Cuba shows a lead in solidarity amid COVID-19 crisis

March 18, 2020
Issue 
The MS Braemar docks in a Cuban port.

Amid the mounting COVID-19 pandemic, capitalist governments around the world have clearly prioritised corporate welfare over public health.

Their dangerous prevarications in implementing emergency health and the withholding of information and practical advice to the public have led to panic buying and hoarding of essential supplies.

Instead of reassuring the population, capitalist governments have incited more fear, insecurity, selfishness and racism, eroding the very social solidarity that is critical to getting through the crisis.

By contrast, Cuba's socialist government has set an example of international solidarity in its response to the pandemic.

Cuba has sent doctors to Italy and other countries struggling right now, and has offered to supply countries with Interferon Alpha 2B and other drugs developed in Cuba that have proven to be powerful in treating COVID-19.

However, the illegal US-imposed blockade of Cuba is restricting the delivery of these life-saving medicines to other countries, including Venezuela.

Cuba's solidarity values were dramatised to the world by its decision to welcome the cruise ship MS Braemar, carrying more than 1000 passengers.

After COVID-19 cases were detected onboard, the shop was turned away from several countries in the Caribbean. To the great relief of passengers and their families, the Cuban government agreed on March 16 to let the cruise ship dock and help transfer those onboard to planes bound for Britain.

One of the MS Braemar passengers, Anthea Guthrie, expressed her gratitude to the Cuban people in a Facebook post: “I am quite honestly in floods of tears at their kindness.
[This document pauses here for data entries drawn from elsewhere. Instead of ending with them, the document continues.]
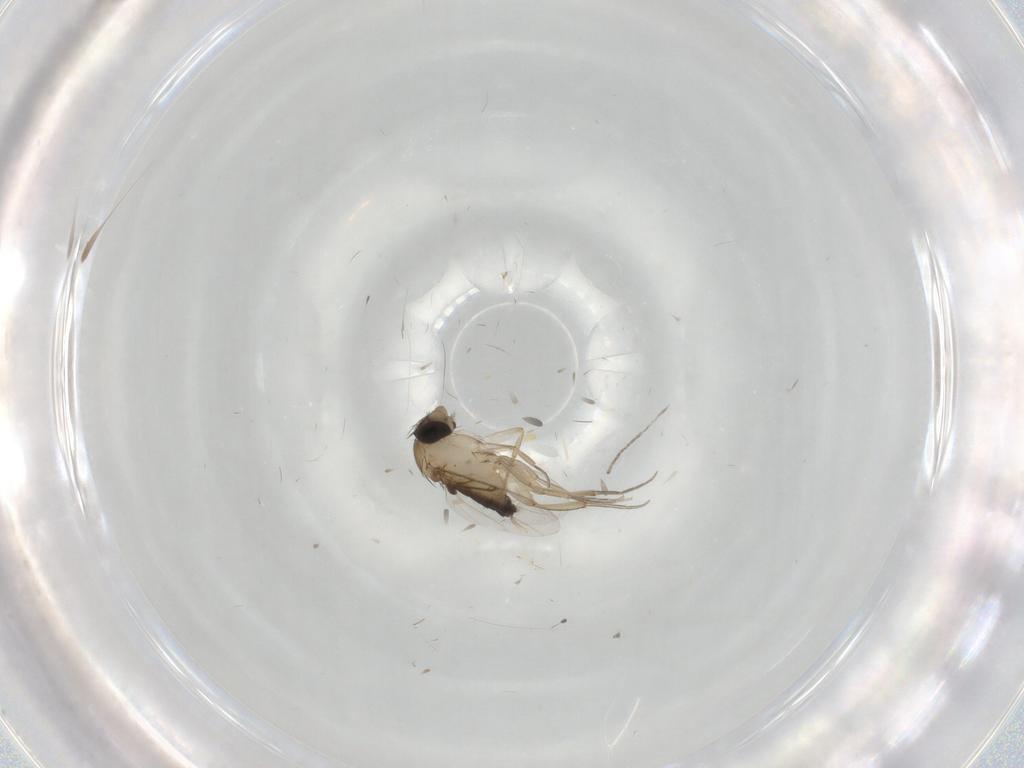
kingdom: Animalia
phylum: Arthropoda
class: Insecta
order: Diptera
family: Phoridae
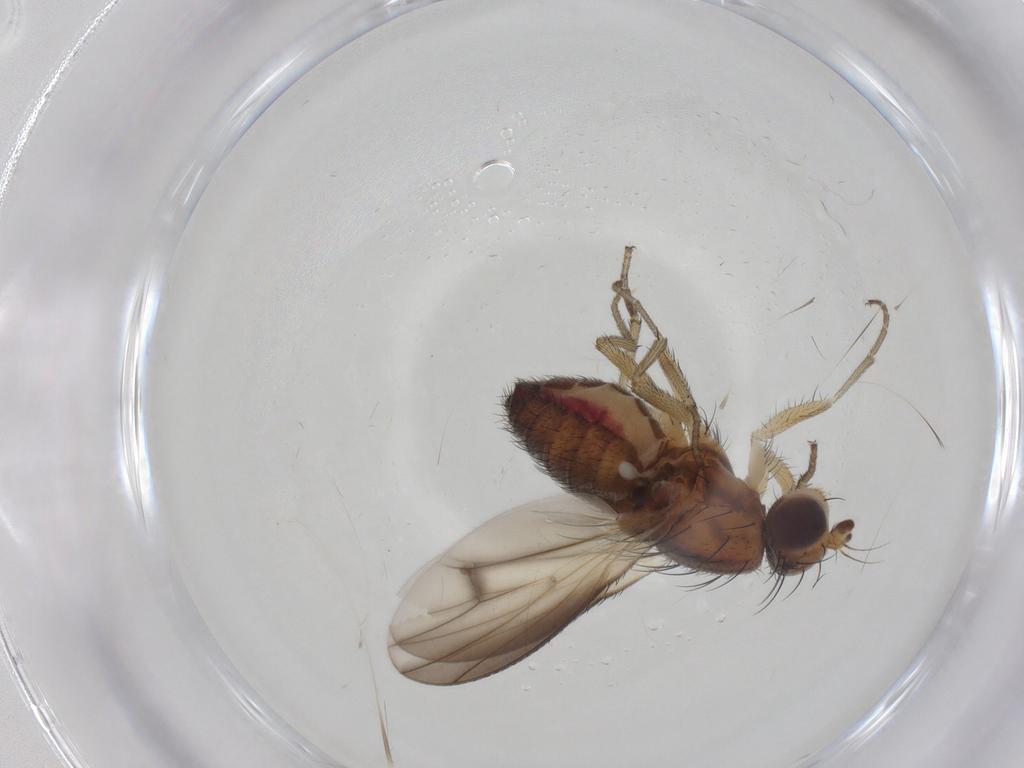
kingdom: Animalia
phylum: Arthropoda
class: Insecta
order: Diptera
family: Heleomyzidae
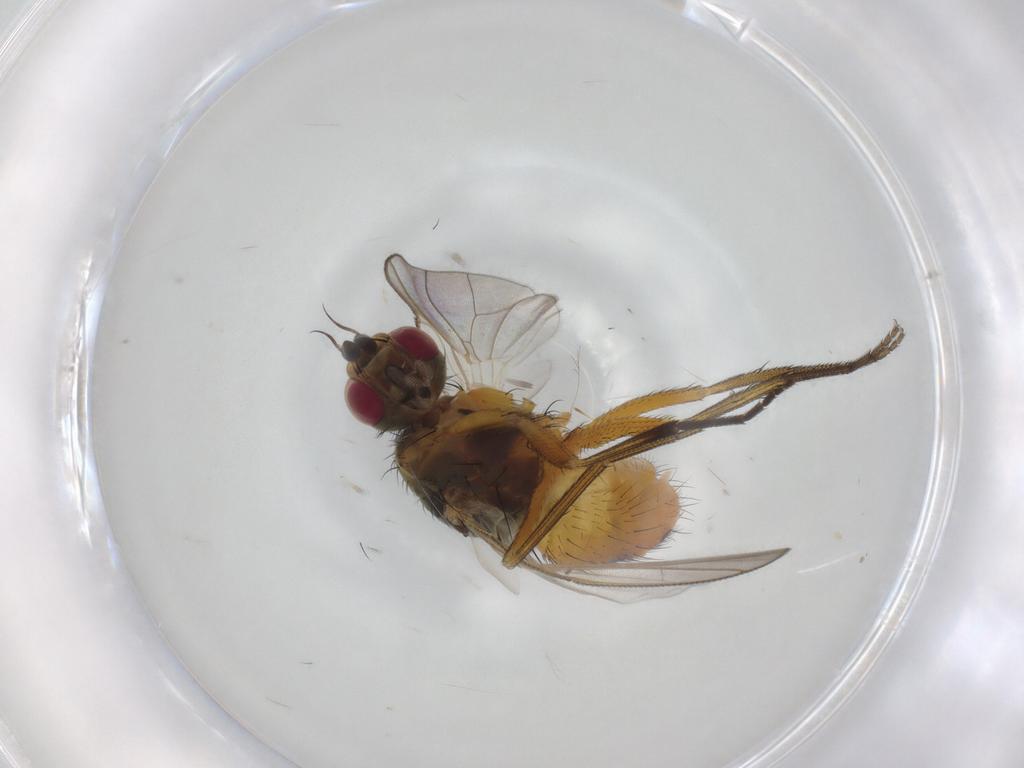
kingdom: Animalia
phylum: Arthropoda
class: Insecta
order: Diptera
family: Muscidae
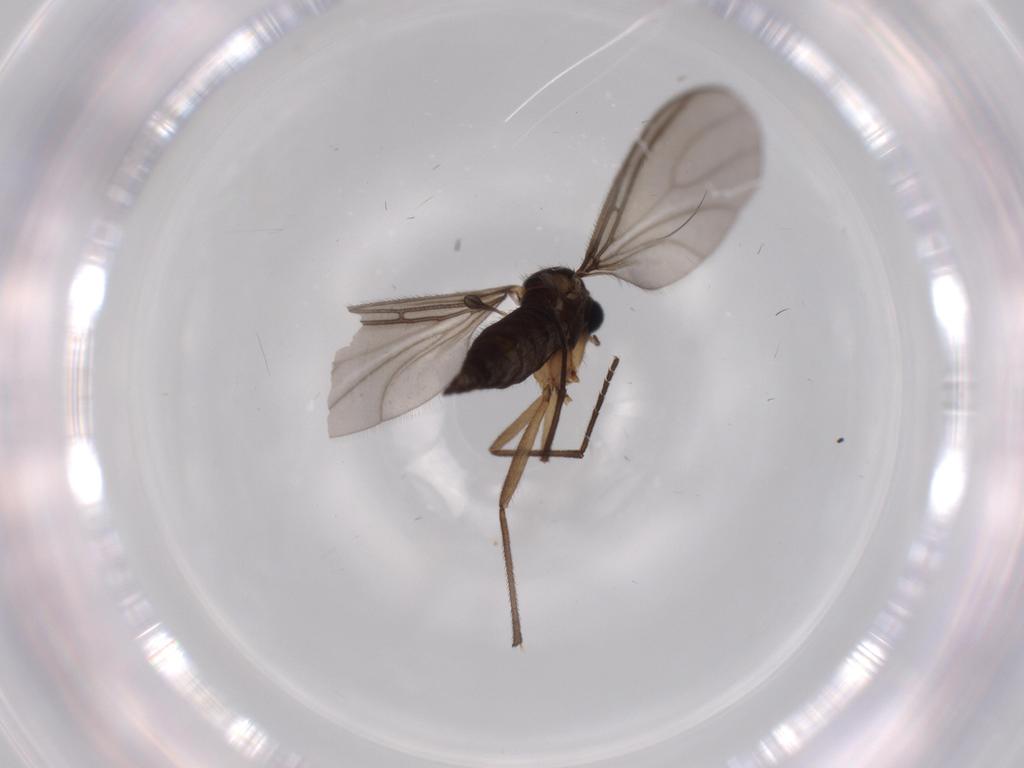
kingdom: Animalia
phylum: Arthropoda
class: Insecta
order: Diptera
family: Sciaridae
They have made us not only feel tolerated, but actually welcome.

"Thank you Cuba that you could open your hearts to us, we will never forget that you reached out to us when absolutely nobody, and I mean nobody else, would.”

Cuba's people-to-people solidarity has been expressed for many years in the form of brigades of doctors despatched to many Third World countries, including Australia's close neighbour Timor Leste. Not only has Cuba sent more doctors to Timor Leste than wealthy Australia, it trained 1000 new Timorese doctors over the past decade.

This Cuban medical aid made a critical difference to Timor Leste, as that country's former PM Jose Ramos Horta explained in an article in The Australian last year: “In 1999, we had 19 doctors and life expectancy at birth was under 60 years, a consequence of poverty and malnutrition.

"Today we have 1000 doctors thanks to a program offered by the Cuban government, and life expectancy stands at 69.2 for men and 70 for women.

"In 2002 malaria was rampant. Last year there was not one case of this centuries-old affliction in East Timor. Leprosy has been eliminated.”

The US and other right-wing governments have worked relentlessly to block Cuba's international medical solidarity program. In 2018, Brazil's President Jair Bolsonaro terminated the Cuban medical aid program that placed 10,000 Cuban doctors in some of the poorest, most remote regions of that country. Now, however, Bolsonaro is begging Cuban doctors to help Brazil deal with COVID-19.